_ASSIGNMENT:_
Return each line from the material below that includes the word "implemented".

_AVAILABLE RECORDS:_
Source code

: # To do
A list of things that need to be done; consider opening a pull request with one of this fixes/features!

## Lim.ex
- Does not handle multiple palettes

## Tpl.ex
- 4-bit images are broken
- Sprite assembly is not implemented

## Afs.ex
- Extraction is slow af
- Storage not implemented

_RESULT OF THIS TASK:_
- Sprite assembly is not implemented
- Storage not implemented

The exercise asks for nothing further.